Costruire nuove tubature, anche se funzionassero, non sarebbe comunque la soluzione definitiva. Il sito dovrebbe infatti essere completamente ripulito e decontaminato dai rifiuti tossici. La giornalista che ha scritto l’inchiesta sull’Atlantic ha incontrato Vishvas Sarang, il responsabile del sito e delle persone che ci abitano intorno, per lo stato di Madhya Pradesh. Aveva fatto molte promesse: aveva detto di voler introdurre delle facilitazioni per i malati negli ospedali locali, di voler costruire strade e parchi per migliorare la qualità della vita, di voler offrire migliori posti di lavoro e nuove opportunità economiche. Le promesse però non sono state mantenute. Sarang aveva anche detto che i lavori di ripulitura dai rifiuti tossici sarebbero terminati nel giro di due o tre mesi. Ma era più di un anno fa e, dice l’Atlantic, la situazione non è ancora stata risolta.

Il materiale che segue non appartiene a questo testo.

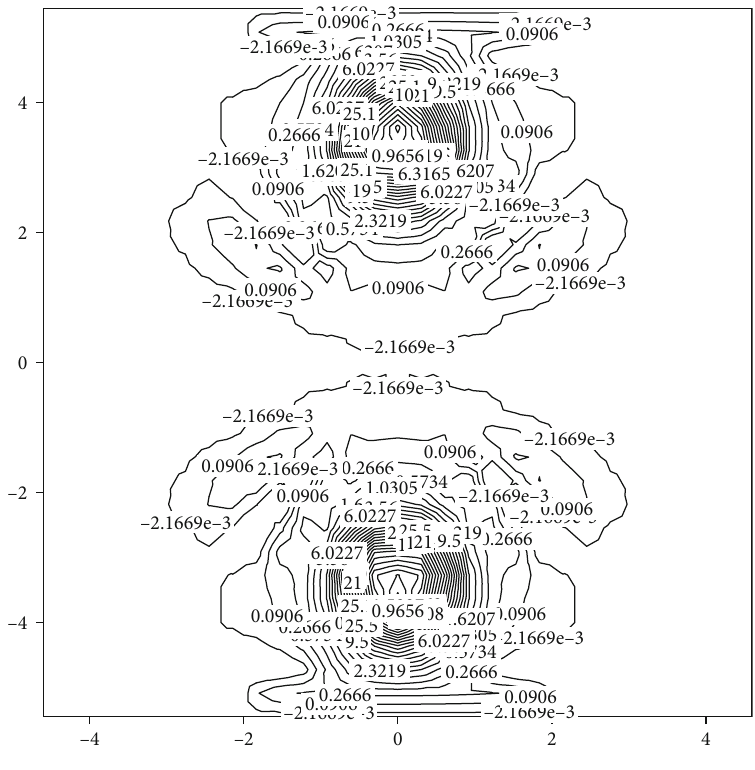
Figure 4: Contours of the V00 PES for Na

La fabbrica di Bhopal fu aperta in un periodo particolare per l’India: quando negli anni Sessanta e Settanta iniziò la cosiddetta “rivoluzione verde” che portò a molti progressi nell’agricoltura grazie anche all’introduzione di fertilizzanti, pesticidi, vegetali geneticamente selezionati e fitofarmaci che incrementarono rapidamente la produzione di cibo per la popolazione di tutto il paese, allontanando il rischio di carestia e riducendo la dipendenza dagli aiuti esteri e dalle importazioni. Fu a quel tempo che la Union Carbide Corporation (UCC, multinazionale statunitense) iniziò a commercializzare i propri pesticidi. Nel 1969 costruì uno stabilimento a Bhopal per fabbricarli sul posto, prima importando l’isocianato di metile, il gas tossico necessario per produrli, e poi dal 1980 iniziando a produrre il gas sul luogo. Quattro anni dopo ci fu l’incidente.
Nessuno sa esattamente quante persone siano morte quella notte. Le stime ufficiali del governo parlarono inizialmente di 3 mila persone, poi furono riviste: 5.295 è il numero ufficiale. Altre stime parlano di 8 mila o 15 mila solo nelle prime settimane. Negli anni successivi è stato poi calcolato che siano state almeno 25 mila le morti legate all’incidente e che 560 mila persone abbiano avuto danni gravi o irreversibili. Le stime del governo per le morti non hanno senso, però, ha raccontato all’Atlantic l’attivista Rachna Dhingra: «Il governo ha approvato pensioni per 5.000 vedove. Se stai dando pensioni a 5.000 vedove, allora come può la cifra delle morti essere pari a 5.295? Non è che sono morti solo gli uomini. Anche le donne sono morte, anche i bambini sono morti».